Plenty of good reasons exist for Indiana to drop out of the Common Core, the national initiative to standardize what is taught in all public schools throughout the country.
It takes away local control. It reduces teacher flexibility. It substitutes the judgment of anonymous educrats for that of expert math and English teachers. It’s too focused on career readiness at the expense of learning for learning’s sake.
But the biggest reason to oppose Common Core has nothing to do with policy considerations and everything to do with quality. The standards are inferior to what Indiana already had in place. They are hard to understand. Yet teacher training, course materials and student testing must all be based on them.
Former Gov. Mitch Daniels and School Superintendent Tony Bennett pushed Indiana to join the Common Core movement in August 2010. Almost no public discussion occurred. The state’s various educational boards went along.
Since then, the standards — in effect for math and language arts with science and history to come — have been panned by many experts. This is especially worrisome for Indiana, where our English standards had been ranked among the best in the country.
The Legislature this session could withdraw Indiana from Common Core. The state could then return to its earlier standards or revise them to incorporate what’s good in Common Core.
One need only read the new standards to spot some glaring problems. They’re wordy, redundant and poorly organized. Some of the language leaves your head spinning. For example, Grade 6 students are to “write arguments to support claims with clear reasons and relevant evidence” by using “words, phrases and clauses to clarify the relationships among claim(s) and reasons.”
Compare that with the clarity and specificity of the old Massachusetts state standards, which were considered the nation’s best: “Write brief research reports with clear focus and supporting detail” or “write a short explanation of a process that includes a topic statement, supporting details and a conclusion.”

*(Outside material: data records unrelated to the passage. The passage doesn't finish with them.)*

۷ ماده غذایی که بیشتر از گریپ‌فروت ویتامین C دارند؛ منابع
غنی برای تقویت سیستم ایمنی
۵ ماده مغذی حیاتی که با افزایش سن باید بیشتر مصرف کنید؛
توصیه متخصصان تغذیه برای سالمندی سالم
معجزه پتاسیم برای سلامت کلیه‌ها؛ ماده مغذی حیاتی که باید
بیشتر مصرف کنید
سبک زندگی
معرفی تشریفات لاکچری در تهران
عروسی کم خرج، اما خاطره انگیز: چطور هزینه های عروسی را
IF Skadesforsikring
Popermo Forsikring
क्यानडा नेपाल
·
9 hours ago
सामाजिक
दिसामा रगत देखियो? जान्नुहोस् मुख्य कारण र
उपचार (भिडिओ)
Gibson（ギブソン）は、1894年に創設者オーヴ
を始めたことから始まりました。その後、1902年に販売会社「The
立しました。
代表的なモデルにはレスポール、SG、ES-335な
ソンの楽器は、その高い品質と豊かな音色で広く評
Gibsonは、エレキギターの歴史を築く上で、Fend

Or Indiana’s: “Write informational pieces of several paragraphs that: engage the interest of the reader; state a clear purpose; develop the topic with supporting details and precise language; conclude with a detailed summary linked to the purpose of the composition.”

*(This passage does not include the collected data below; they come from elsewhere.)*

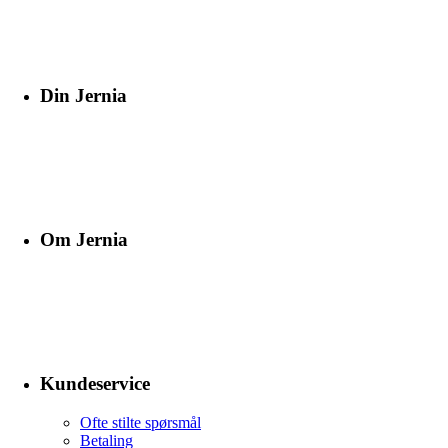
Din Jernia
Om Jernia
Kundeservice
Ofte stilte spørsmål
Betaling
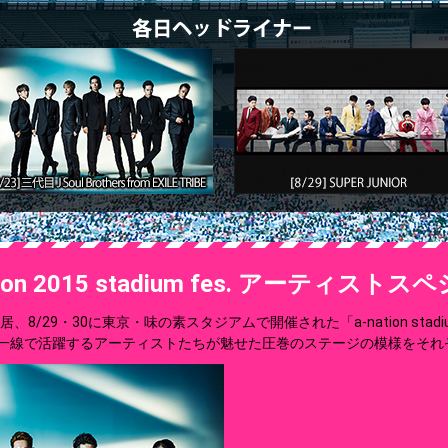
tion 2015 stadium fes. アーティスト
/29・30に東京・味の素スタジアムで開催された「a-nation stadium f
一線で活躍するアーティストたちが魅せた圧巻のステージの模様をそれ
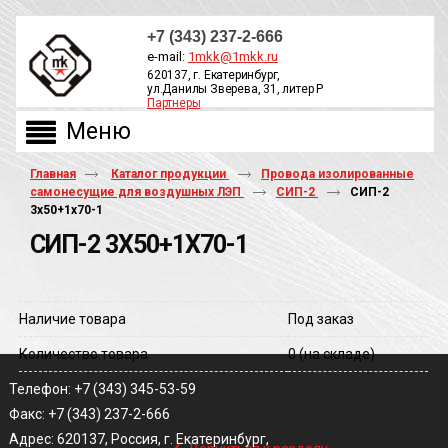
+7 (343) 237-2-666
e-mail:
1mkk@1mkk.ru
620137, г. Екатеринбург,
ул.Данилы Зверева, 31, литер Р
Партнеры
ОБРАТНЫЙ ЗВОНОК
Главная
Каталог продукции
Провода изолированные
самонесущие для воздушных ЛЭП
СИП-2
СИП-2
3х50+1х70-1
СИП-2 3Х50+1Х70-1
Наличие товара
Под заказ
Количество товара
0
(на складе)
Телефон: +7 (343) 345-53-59
Факс: +7 (343) 237-2-666
‹
Адрес: 620137, Россия, г. Екатеринбург,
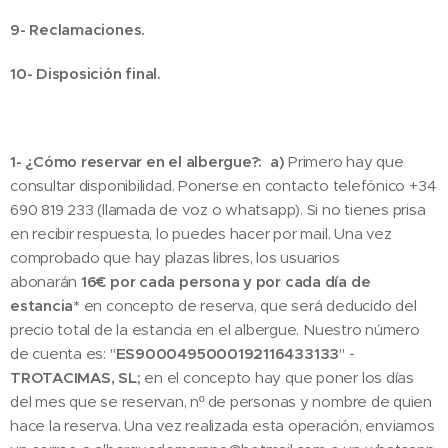
9- Reclamaciones.
10- Disposición final.
1- ¿Cómo reservar en el albergue?:
a)
Primero hay que
consultar disponibilidad. Ponerse en contacto telefónico +34
690 819 233 (llamada de voz o whatsapp). Si no tienes prisa
en recibir respuesta, lo puedes hacer por mail. Una vez
comprobado que hay plazas libres, los usuarios
abonarán
16€ por cada persona y por cada día de
estancia*
en concepto de reserva, que será deducido del
precio total de la estancia en el albergue. Nuestro número
de cuenta es: "
ES9000495000192116433133
" -
TROTACIMAS, SL;
en el concepto hay que poner los días
del mes que se reservan, nº de personas y nombre de quien
hace la reserva. Una vez realizada esta operación, enviamos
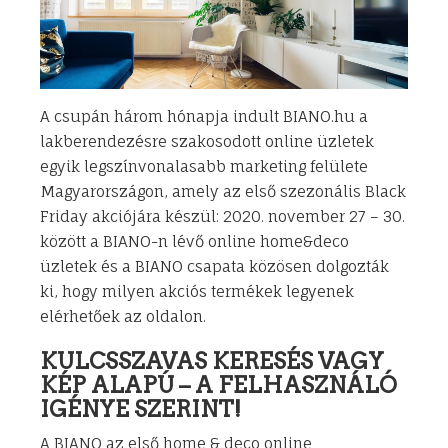
A csupán három hónapja indult BIANO.hu a
lakberendezésre szakosodott online üzletek
egyik legszínvonalasabb marketing felülete
Magyarországon, amely az első szezonális Black
Friday akciójára készül: 2020. november 27 – 30.
között a BIANO-n lévő online home&deco
üzletek és a BIANO csapata közösen dolgozták
ki, hogy milyen akciós termékek legyenek
elérhetőek az oldalon.
KULCSSZAVAS KERESÉS VAGY
KÉP ALAPÚ – A FELHASZNÁLÓ
IGÉNYE SZERINT!
A BIANO az első home & deco online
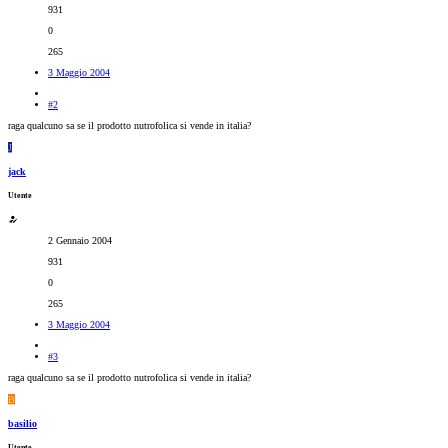
931
0
265
3 Maggio 2004
#2
raga qualcuno sa se il prodotto nutrofolica si vende in italia?
J
jack
Utente
2 Gennaio 2004
931
0
265
3 Maggio 2004
#3
raga qualcuno sa se il prodotto nutrofolica si vende in italia?
B
basilio
Utente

Advocates say national standards are necessary to ensure students have the same foundation of skills to compete in a global economy. If this is true, don’t we want national standards that are clear, concise and easy for teachers to implement?
Sandra Stotsky, professor emerita at the University of Arkansas and national guru in academic standards, gives the Common Core a C- or D+. Stotsky testified Jan. 16 before the Senate Committee on Education and Career Development in favor of withdrawing from Common Core.
Her biggest complaint? The standards expect English teachers to spend half their reading time on informational text rather than literature. In other words, instead of reading Shakespeare’s “Hamlet,” a class might read an article about Shakespeare’s life.
This is a mistake, Stotsky says, because critical thinking skills are developed by reading, analyzing and discussing complex literature. “When you learned how to read ‘The Scarlet Letter,’ you were ready for college level material,” she said.
Stotsky has many other worries. The standards muddle distinctions between general and domain-specific vocabulary acquisition; they use developmentally inappropriate terms for writing composition and fail to adequately distinguish between expository and persuasive writing; in grammar, they lack developmental sequencing and are redundant from grade to grade. The standards’ self-proclaimed goal is that “all students are college and career ready,” which may be true, Stotsky said, if they mean “non-selective vocational college.”
In many circles the debate over Common Core has boiled down to an ideological one over local versus national control of education. We needn’t go there.
“I am not a libertarian,” Stotsky said. “I would support first-class standards for the country if we had input from the experts who could assure these are first-class standards.”
Stotsky is one such expert, and she assures us they are not.
Andrea Neal is adjunct scholar with the Indiana Policy Review Foundation.